- **WHAT IS REQUIRED**:
Can you edit the items below so that every "Tipo" becomes "Categoria" and nothing else changes?

- **ENTRIES SHOWN**:
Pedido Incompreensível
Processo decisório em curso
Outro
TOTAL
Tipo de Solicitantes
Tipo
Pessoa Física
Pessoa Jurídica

- **EXERCISE OUTPUT**:
Pedido Incompreensível
Processo decisório em curso
Outro
TOTAL
Categoria de Solicitantes
Categoria
Pessoa Física
Pessoa Jurídica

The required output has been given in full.